--- Supplied entries ---

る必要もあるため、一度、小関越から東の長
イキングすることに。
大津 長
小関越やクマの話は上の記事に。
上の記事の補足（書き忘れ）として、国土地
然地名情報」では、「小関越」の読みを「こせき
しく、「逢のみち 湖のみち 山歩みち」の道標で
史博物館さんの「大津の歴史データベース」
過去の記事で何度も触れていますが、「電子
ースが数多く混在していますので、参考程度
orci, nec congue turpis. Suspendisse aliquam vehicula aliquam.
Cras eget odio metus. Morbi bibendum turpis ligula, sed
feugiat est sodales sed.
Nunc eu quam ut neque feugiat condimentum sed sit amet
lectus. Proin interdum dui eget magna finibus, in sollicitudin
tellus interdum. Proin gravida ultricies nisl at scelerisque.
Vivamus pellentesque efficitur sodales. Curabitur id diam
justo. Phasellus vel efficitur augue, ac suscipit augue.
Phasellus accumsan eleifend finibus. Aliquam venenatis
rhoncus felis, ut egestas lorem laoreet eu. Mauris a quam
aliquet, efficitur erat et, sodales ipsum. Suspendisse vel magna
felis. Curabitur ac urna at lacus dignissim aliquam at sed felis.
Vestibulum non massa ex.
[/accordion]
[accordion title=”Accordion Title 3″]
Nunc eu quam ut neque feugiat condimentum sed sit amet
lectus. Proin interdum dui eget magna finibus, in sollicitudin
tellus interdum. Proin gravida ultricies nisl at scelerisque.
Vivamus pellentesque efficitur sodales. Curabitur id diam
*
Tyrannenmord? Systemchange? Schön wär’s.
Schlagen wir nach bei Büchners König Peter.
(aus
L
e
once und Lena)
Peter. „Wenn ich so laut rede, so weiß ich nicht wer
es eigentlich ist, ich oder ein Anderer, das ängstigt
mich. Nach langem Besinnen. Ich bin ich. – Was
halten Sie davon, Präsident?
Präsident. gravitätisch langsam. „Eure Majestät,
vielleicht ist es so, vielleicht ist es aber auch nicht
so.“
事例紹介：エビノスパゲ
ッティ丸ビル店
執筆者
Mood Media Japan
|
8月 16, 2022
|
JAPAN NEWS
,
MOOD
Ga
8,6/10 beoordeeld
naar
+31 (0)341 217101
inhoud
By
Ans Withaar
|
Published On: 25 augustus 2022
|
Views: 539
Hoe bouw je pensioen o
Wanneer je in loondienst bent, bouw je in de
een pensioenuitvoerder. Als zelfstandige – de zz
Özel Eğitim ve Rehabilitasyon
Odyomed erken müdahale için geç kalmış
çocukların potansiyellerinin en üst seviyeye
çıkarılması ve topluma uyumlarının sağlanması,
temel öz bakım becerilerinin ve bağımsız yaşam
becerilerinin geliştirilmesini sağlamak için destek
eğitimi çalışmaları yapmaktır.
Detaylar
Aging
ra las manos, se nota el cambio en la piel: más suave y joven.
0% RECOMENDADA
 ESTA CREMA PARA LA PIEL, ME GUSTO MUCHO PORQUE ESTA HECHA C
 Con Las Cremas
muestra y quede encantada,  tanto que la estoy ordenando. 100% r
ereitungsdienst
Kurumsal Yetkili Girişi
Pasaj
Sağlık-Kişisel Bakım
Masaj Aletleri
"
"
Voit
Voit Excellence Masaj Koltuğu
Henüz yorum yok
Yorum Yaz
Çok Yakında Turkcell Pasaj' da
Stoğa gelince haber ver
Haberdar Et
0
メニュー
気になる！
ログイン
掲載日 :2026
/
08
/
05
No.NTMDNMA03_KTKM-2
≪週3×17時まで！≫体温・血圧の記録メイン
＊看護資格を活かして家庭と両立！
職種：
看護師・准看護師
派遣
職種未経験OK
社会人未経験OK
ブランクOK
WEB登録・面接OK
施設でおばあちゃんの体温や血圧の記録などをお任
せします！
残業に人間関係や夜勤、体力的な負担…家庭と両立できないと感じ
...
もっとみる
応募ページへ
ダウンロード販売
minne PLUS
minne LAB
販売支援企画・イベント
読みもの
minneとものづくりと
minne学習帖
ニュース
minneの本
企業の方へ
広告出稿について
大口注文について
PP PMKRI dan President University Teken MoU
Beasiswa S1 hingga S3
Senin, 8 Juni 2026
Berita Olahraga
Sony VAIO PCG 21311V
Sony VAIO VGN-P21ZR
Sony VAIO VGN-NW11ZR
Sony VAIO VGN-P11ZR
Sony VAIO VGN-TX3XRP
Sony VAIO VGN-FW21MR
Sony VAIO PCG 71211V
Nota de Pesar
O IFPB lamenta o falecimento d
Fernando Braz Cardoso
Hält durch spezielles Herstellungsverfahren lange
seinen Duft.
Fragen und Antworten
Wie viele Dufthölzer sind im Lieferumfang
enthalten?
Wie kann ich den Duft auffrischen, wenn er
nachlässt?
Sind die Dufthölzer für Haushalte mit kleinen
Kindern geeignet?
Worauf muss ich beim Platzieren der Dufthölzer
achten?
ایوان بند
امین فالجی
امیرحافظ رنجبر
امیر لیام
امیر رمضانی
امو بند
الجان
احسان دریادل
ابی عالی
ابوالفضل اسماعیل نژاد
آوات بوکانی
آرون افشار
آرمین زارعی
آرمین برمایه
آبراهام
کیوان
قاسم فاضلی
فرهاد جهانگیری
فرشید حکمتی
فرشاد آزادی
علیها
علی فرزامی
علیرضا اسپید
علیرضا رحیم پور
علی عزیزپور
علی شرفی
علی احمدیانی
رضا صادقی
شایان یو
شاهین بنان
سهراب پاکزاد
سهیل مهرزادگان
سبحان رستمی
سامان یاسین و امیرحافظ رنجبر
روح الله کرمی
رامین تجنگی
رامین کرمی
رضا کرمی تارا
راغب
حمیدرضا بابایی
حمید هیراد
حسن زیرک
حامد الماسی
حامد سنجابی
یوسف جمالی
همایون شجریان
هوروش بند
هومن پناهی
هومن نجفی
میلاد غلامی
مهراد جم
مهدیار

---

What you are asked to do
Each record shown above is to be given again exactly.

Answer section
る必要もあるため、一度、小関越から東の長
イキングすることに。
大津 長
小関越やクマの話は上の記事に。
上の記事の補足（書き忘れ）として、国土地
然地名情報」では、「小関越」の読みを「こせき
しく、「逢のみち 湖のみち 山歩みち」の道標で
史博物館さんの「大津の歴史データベース」
過去の記事で何度も触れていますが、「電子
ースが数多く混在していますので、参考程度
orci, nec congue turpis. Suspendisse aliquam vehicula aliquam.
Cras eget odio metus. Morbi bibendum turpis ligula, sed
feugiat est sodales sed.
Nunc eu quam ut neque feugiat condimentum sed sit amet
lectus. Proin interdum dui eget magna finibus, in sollicitudin
tellus interdum. Proin gravida ultricies nisl at scelerisque.
Vivamus pellentesque efficitur sodales. Curabitur id diam
justo. Phasellus vel efficitur augue, ac suscipit augue.
Phasellus accumsan eleifend finibus. Aliquam venenatis
rhoncus felis, ut egestas lorem laoreet eu. Mauris a quam
aliquet, efficitur erat et, sodales ipsum. Suspendisse vel magna
felis. Curabitur ac urna at lacus dignissim aliquam at sed felis.
Vestibulum non massa ex.
[/accordion]
[accordion title=”Accordion Title 3″]
Nunc eu quam ut neque feugiat condimentum sed sit amet
lectus. Proin interdum dui eget magna finibus, in sollicitudin
tellus interdum. Proin gravida ultricies nisl at scelerisque.
Vivamus pellentesque efficitur sodales. Curabitur id diam
*
Tyrannenmord? Systemchange? Schön wär’s.
Schlagen wir nach bei Büchners König Peter.
(aus
L
e
once und Lena)
Peter. „Wenn ich so laut rede, so weiß ich nicht wer
es eigentlich ist, ich oder ein Anderer, das ängstigt
mich. Nach langem Besinnen. Ich bin ich. – Was
halten Sie davon, Präsident?
Präsident. gravitätisch langsam. „Eure Majestät,
vielleicht ist es so, vielleicht ist es aber auch nicht
so.“
事例紹介：エビノスパゲ
ッティ丸ビル店
執筆者
Mood Media Japan
|
8月 16, 2022
|
JAPAN NEWS
,
MOOD
Ga
8,6/10 beoordeeld
naar
+31 (0)341 217101
inhoud
By
Ans Withaar
|
Published On: 25 augustus 2022
|
Views: 539
Hoe bouw je pensioen o
Wanneer je in loondienst bent, bouw je in de
een pensioenuitvoerder. Als zelfstandige – de zz
Özel Eğitim ve Rehabilitasyon
Odyomed erken müdahale için geç kalmış
çocukların potansiyellerinin en üst seviyeye
çıkarılması ve topluma uyumlarının sağlanması,
temel öz bakım becerilerinin ve bağımsız yaşam
becerilerinin geliştirilmesini sağlamak için destek
eğitimi çalışmaları yapmaktır.
Detaylar
Aging
ra las manos, se nota el cambio en la piel: más suave y joven.
0% RECOMENDADA
 ESTA CREMA PARA LA PIEL, ME GUSTO MUCHO PORQUE ESTA HECHA C
 Con Las Cremas
muestra y quede encantada,  tanto que la estoy ordenando. 100% r
ereitungsdienst
Kurumsal Yetkili Girişi
Pasaj
Sağlık-Kişisel Bakım
Masaj Aletleri
"
"
Voit
Voit Excellence Masaj Koltuğu
Henüz yorum yok
Yorum Yaz
Çok Yakında Turkcell Pasaj' da
Stoğa gelince haber ver
Haberdar Et
0
メニュー
気になる！
ログイン
掲載日 :2026
/
08
/
05
No.NTMDNMA03_KTKM-2
≪週3×17時まで！≫体温・血圧の記録メイン
＊看護資格を活かして家庭と両立！
職種：
看護師・准看護師
派遣
職種未経験OK
社会人未経験OK
ブランクOK
WEB登録・面接OK
施設でおばあちゃんの体温や血圧の記録などをお任
せします！
残業に人間関係や夜勤、体力的な負担…家庭と両立できないと感じ
...
もっとみる
応募ページへ
ダウンロード販売
minne PLUS
minne LAB
販売支援企画・イベント
読みもの
minneとものづくりと
minne学習帖
ニュース
minneの本
企業の方へ
広告出稿について
大口注文について
PP PMKRI dan President University Teken MoU
Beasiswa S1 hingga S3
Senin, 8 Juni 2026
Berita Olahraga
Sony VAIO PCG 21311V
Sony VAIO VGN-P21ZR
Sony VAIO VGN-NW11ZR
Sony VAIO VGN-P11ZR
Sony VAIO VGN-TX3XRP
Sony VAIO VGN-FW21MR
Sony VAIO PCG 71211V
Nota de Pesar
O IFPB lamenta o falecimento d
Fernando Braz Cardoso
Hält durch spezielles Herstellungsverfahren lange
seinen Duft.
Fragen und Antworten
Wie viele Dufthölzer sind im Lieferumfang
enthalten?
Wie kann ich den Duft auffrischen, wenn er
nachlässt?
Sind die Dufthölzer für Haushalte mit kleinen
Kindern geeignet?
Worauf muss ich beim Platzieren der Dufthölzer
achten?
ایوان بند
امین فالجی
امیرحافظ رنجبر
امیر لیام
امیر رمضانی
امو بند
الجان
احسان دریادل
ابی عالی
ابوالفضل اسماعیل نژاد
آوات بوکانی
آرون افشار
آرمین زارعی
آرمین برمایه
آبراهام
کیوان
قاسم فاضلی
فرهاد جهانگیری
فرشید حکمتی
فرشاد آزادی
علیها
علی فرزامی
علیرضا اسپید
علیرضا رحیم پور
علی عزیزپور
علی شرفی
علی احمدیانی
رضا صادقی
شایان یو
شاهین بنان
سهراب پاکزاد
سهیل مهرزادگان
سبحان رستمی
سامان یاسین و امیرحافظ رنجبر
روح الله کرمی
رامین تجنگی
رامین کرمی
رضا کرمی تارا
راغب
حمیدرضا بابایی
حمید هیراد
حسن زیرک
حامد الماسی
حامد سنجابی
یوسف جمالی
همایون شجریان
هوروش بند
هومن پناهی
هومن نجفی
میلاد غلامی
مهراد جم
مهدیار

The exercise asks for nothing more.